------ Extrahierter Text ------

Staatskanzlei Luzern

Lieli: Burgruine Nünegg gesperrt

Luzern (ots) - Die Burgruine Nünegg liegt östlich des Dorfes Lieli in der Gemeinde Hohenrain. Die Ruine befindet sich im Eigentum des Kantons Luzern. Sie steht unter dem Schutz der Schweizerischen Eidgenossenschaft und des Kantons Luzern. Aus Sicherheitsgründen bleibt die Ruine, welche ein beliebtes Ausflugsziel bildet, voraussichtlich bis Ende 2012 gesperrt.

Geschichte

Die nach ihrer charakteristischen Form mit neun Ecken «Nünegg» genannte Anlage gilt als Stammsitz der Herren von Lieli. Die Brüder Walther und Werner von Lieli werden 1223 als Dienstleute der Kyburger erstmals aktenkundig. Nach dem Aussterben der Kyburger traten die Herren von Lieli in die Gefolgschaft von Habsburg-Österreich ein. Ihr Geschlecht starb allerdings bereits in der ersten Hälfte des 14. Jahrhunderts aus. Durch Heirat gelangte die Burg zuerst an Hemman von Grünenberg (Stammburg Grünenberg bei Melchnau BE), dann an Rudolf d.J. von Schönau, genannt Hürus, dessen Stammburg in Schwörstadt bei Säckingen (D) lag. Wie viele Luzerner Burgen ging auch die Burg Lieli 1386, im Umfeld des Sempacherkrieges, in Flammen auf. Die Ruine und die zugehörigen Güter fielen dann - wohl über einen weiteren Erbgang - zuerst an die Grünenberger zurück und gelangten schliesslich 1431 in den Besitz des Inhabers der Herrschaft Heidegg. Um 1700 wurde die Nünegg zusammen mit Heidegg an den Stand Luzern verkauft, in dessen Eigentum sie fortan blieb.

Statische Probleme

In den vergangenen Jahren mussten immer wieder kleinere Frostschäden am Mauerwerk behoben werden. Dabei stellte man am Bergfried mehrere grössere Risse fest. Seit April 2008 wurde die Deformation des Mauerwerks mit Messungen kontrolliert. Schon zu diesem Zeitpunkt wurden gewisse Teile der Anlage für den Publikumsverkehr gesperrt.

Die Ergebnisse der Messungen zwangen zu schnellem Handeln, da die Ostecke des Bergfrieds als einsturzgefährdet bezeichnet werden musste. Als Sofortmassnahme wurde der Zugang zur Burg gesperrt.

Im August 2011 wird mit den statischen Sicherungsmassnahmen begonnen. Die eigentliche Restaurierung der Ruine ist für 2012 vorgesehen. Dabei müssen insbesondere alle Mauerkronen gefestigt und gegen eindringendes Wasser gesichert werden. Auf diese Weise wird sichergestellt, dass die Ruine auch kommenden Generationen als beliebtes Ausflugsziel und als Ort, an dem Geschichte hautnah erlebt werden kann, erhalten bleibt.

------ Auszüge der Zeilen ------

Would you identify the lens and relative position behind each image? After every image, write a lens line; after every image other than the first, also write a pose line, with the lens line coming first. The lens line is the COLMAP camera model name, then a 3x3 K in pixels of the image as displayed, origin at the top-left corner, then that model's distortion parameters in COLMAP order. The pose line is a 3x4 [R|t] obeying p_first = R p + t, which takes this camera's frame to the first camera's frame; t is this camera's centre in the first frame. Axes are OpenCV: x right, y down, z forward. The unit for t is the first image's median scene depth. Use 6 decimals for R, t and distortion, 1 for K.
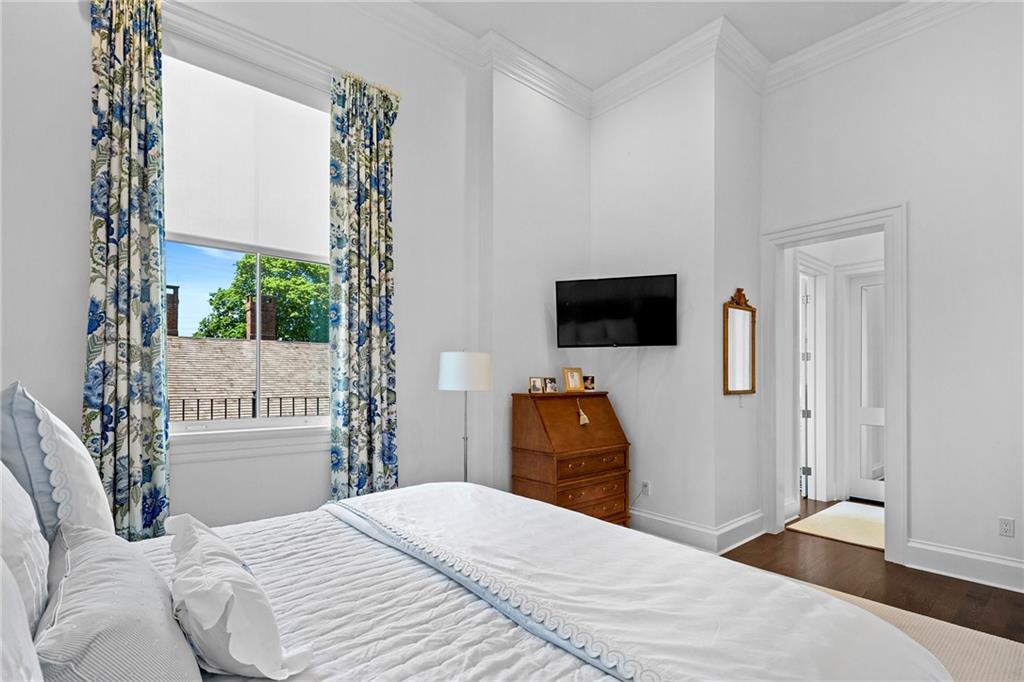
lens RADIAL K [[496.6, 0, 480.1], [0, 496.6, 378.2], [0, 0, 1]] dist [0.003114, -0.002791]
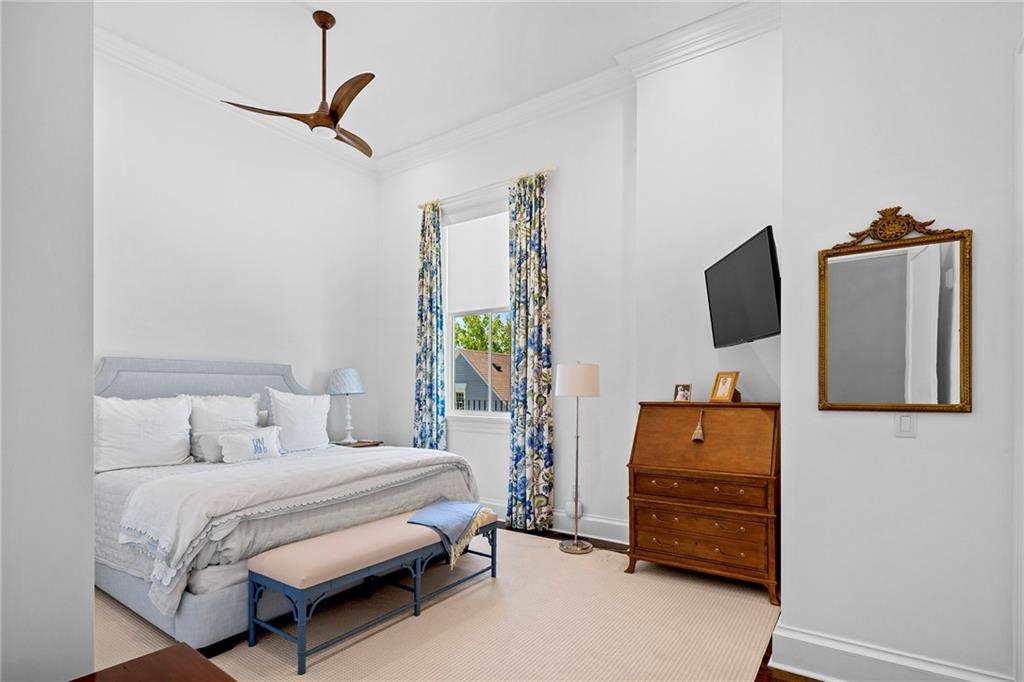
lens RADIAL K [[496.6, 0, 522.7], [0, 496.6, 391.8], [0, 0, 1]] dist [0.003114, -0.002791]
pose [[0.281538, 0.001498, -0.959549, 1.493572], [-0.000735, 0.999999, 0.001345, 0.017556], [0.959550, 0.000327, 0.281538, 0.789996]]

------
------ Auszüge der Zeilen ------

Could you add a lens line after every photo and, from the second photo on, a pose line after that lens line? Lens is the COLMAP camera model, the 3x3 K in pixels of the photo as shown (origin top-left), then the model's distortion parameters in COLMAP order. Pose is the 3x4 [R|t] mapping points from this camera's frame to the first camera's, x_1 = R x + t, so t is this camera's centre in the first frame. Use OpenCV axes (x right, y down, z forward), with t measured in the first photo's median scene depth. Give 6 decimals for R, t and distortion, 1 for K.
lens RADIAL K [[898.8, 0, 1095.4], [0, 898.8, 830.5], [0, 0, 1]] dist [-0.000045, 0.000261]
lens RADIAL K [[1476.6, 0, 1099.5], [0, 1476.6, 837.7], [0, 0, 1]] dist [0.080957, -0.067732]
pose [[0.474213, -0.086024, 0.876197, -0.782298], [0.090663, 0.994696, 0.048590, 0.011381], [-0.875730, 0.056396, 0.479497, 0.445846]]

------
------ Auszüge der Zeilen ------

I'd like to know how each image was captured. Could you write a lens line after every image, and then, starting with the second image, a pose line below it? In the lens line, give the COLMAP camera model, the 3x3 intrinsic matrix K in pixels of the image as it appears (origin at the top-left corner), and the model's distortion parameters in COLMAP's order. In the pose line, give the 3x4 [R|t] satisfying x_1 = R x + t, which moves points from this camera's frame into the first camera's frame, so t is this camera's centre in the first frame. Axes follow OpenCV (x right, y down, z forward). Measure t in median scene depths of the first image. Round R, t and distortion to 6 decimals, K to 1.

------

**Zu beantwortende Fragen**
a: Nenne alle Personen, die im Text zur Burgruine Nünegg mit Namen erwähnt werden.
b: Übersetze den Satz „Seit April 2008 wurde die Deformation des Mauerwerks mit Messungen kontrolliert.“ aus dem Text zur Burgruine Nünegg ins Englische.
c: Beantworte bitte anhand des Textes zur Burgruine Nünegg diese Fragen:
(i) In welcher Gemeinde liegt die Ruine?
(ii) In welchem Jahr ging die Burg in Flammen auf?
(iii) Wann beginnen die statischen Sicherungsmassnahmen?
Die Zeilen sind eigenständiges Material.

**Ergebnisse der Aufgaben**
a:
- Walther von Lieli
- Werner von Lieli
- Hemman von Grünenberg
- Rudolf d.J. von Schönau, genannt Hürus

b: Since April 2008, the deformation of the masonry has been monitored by measurements.

c:
(i) In der Gemeinde Hohenrain.
(ii) 1386.
(iii) Im August 2011.